Look through the entries below and show every line containing the word "lines".
........
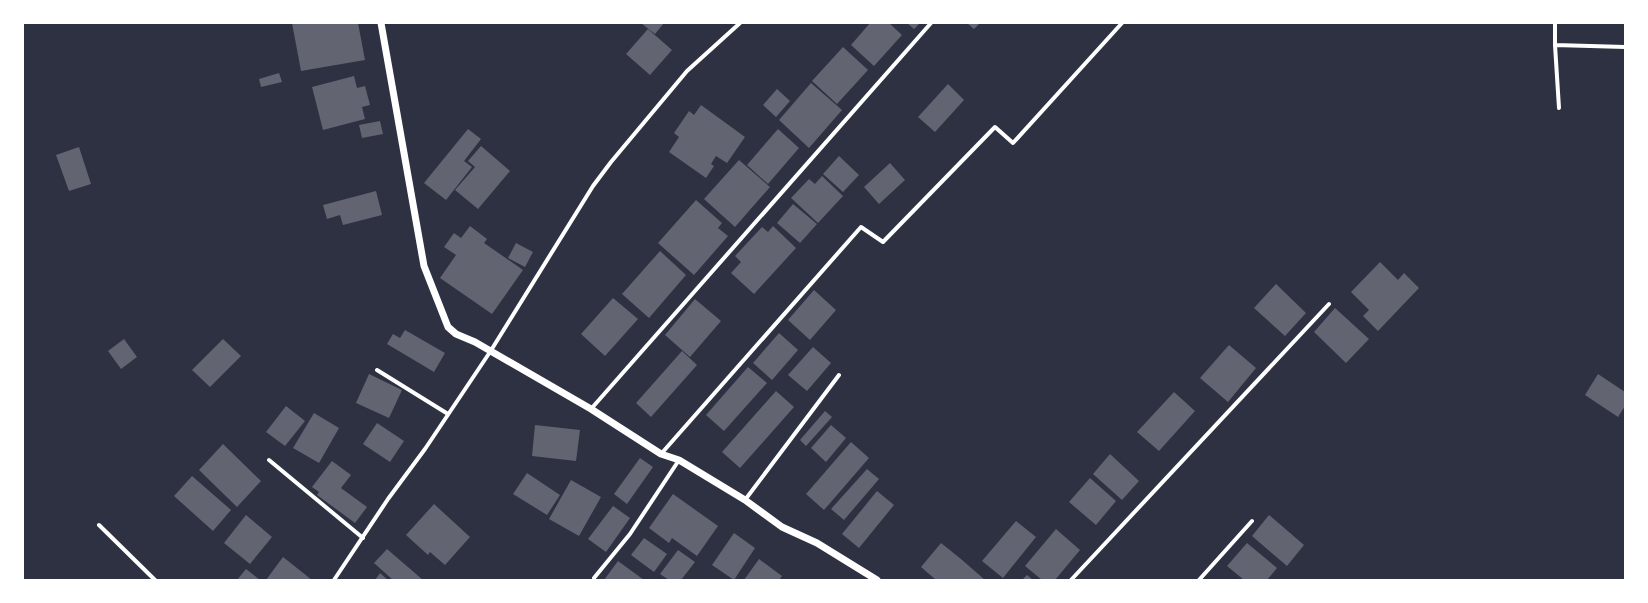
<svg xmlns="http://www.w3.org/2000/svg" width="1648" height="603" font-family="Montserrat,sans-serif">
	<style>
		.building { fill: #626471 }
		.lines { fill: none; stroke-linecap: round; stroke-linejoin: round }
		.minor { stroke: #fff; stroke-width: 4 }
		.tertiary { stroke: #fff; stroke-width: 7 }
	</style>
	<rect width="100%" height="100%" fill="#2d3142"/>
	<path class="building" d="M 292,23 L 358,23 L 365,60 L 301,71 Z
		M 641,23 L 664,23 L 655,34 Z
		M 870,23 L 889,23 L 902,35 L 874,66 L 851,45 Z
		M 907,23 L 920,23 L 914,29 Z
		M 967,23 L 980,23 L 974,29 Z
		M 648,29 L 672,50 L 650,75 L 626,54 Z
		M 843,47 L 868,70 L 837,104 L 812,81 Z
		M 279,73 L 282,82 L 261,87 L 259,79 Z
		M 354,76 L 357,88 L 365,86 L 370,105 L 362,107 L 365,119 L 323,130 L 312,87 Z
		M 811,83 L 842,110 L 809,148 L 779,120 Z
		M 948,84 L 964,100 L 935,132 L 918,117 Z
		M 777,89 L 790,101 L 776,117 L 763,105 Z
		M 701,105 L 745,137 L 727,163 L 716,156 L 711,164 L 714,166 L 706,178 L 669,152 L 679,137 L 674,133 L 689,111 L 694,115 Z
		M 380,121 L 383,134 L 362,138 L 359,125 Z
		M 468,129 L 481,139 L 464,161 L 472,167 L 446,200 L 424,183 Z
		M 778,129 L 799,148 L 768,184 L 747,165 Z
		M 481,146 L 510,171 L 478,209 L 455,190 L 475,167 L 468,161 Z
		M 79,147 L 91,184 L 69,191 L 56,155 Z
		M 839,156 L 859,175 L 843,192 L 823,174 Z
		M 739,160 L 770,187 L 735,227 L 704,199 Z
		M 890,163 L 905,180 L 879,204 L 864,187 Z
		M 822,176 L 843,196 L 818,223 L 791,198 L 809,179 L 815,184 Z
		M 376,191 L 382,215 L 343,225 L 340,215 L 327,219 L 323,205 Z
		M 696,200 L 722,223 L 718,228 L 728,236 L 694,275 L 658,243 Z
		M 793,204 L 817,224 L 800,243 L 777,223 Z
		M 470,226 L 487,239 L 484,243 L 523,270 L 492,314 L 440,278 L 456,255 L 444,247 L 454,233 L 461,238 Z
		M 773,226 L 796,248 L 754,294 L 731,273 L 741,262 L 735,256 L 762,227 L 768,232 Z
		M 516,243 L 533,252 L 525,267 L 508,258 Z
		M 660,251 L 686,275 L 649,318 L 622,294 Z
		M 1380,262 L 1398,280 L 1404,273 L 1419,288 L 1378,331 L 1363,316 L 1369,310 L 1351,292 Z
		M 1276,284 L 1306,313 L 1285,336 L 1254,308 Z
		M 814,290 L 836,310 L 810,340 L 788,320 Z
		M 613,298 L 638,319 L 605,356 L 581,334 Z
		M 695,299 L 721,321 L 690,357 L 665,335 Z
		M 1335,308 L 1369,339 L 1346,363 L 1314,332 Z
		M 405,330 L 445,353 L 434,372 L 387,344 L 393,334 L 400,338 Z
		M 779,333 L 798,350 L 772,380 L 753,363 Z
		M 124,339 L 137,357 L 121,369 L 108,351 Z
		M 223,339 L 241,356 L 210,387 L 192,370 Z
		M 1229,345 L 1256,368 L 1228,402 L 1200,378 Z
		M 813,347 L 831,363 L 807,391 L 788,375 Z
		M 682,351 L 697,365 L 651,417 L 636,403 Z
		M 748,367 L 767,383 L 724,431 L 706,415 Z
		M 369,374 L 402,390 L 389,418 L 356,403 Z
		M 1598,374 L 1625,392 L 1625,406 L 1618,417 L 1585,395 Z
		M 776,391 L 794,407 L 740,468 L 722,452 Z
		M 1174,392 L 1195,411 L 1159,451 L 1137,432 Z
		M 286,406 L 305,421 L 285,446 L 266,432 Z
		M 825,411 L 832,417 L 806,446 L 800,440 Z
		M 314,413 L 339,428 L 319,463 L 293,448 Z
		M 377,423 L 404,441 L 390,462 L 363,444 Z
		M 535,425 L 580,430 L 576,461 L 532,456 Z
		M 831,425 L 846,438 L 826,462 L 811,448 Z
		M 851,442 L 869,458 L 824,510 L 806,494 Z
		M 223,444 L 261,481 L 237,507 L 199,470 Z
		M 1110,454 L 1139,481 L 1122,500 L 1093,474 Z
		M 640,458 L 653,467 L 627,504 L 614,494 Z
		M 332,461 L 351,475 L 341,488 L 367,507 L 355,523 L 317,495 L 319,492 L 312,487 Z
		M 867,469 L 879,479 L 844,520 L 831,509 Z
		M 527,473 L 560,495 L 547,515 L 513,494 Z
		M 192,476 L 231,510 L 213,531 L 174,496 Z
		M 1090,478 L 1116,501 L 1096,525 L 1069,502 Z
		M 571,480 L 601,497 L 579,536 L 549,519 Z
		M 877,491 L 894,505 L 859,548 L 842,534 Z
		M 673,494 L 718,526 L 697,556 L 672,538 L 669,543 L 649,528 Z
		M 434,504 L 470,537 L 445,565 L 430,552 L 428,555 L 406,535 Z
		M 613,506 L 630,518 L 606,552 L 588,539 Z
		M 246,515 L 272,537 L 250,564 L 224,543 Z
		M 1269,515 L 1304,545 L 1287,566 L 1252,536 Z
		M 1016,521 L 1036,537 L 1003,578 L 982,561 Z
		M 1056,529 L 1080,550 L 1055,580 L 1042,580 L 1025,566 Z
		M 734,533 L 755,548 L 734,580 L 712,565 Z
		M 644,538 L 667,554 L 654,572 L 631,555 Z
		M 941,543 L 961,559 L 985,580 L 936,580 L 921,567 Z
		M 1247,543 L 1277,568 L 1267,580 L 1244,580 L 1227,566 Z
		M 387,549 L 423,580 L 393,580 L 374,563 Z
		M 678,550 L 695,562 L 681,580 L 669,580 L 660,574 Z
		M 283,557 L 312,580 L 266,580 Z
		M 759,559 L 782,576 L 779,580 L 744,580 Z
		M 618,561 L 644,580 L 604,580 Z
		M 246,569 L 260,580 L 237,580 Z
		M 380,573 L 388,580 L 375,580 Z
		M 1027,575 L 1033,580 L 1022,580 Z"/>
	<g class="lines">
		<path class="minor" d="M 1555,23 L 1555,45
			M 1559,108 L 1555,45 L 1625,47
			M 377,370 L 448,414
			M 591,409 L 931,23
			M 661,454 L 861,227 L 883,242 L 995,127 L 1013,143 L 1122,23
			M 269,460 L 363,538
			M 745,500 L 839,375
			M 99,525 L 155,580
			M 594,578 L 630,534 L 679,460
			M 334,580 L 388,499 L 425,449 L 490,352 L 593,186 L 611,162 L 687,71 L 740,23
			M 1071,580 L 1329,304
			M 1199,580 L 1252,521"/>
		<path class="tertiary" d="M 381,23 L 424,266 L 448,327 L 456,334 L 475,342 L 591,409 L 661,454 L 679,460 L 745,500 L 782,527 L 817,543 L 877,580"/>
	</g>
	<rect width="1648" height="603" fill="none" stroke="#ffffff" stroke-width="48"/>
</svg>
........
● Answer section
		.lines { fill: none; stroke-linecap: round; stroke-linejoin: round }
	<g class="lines">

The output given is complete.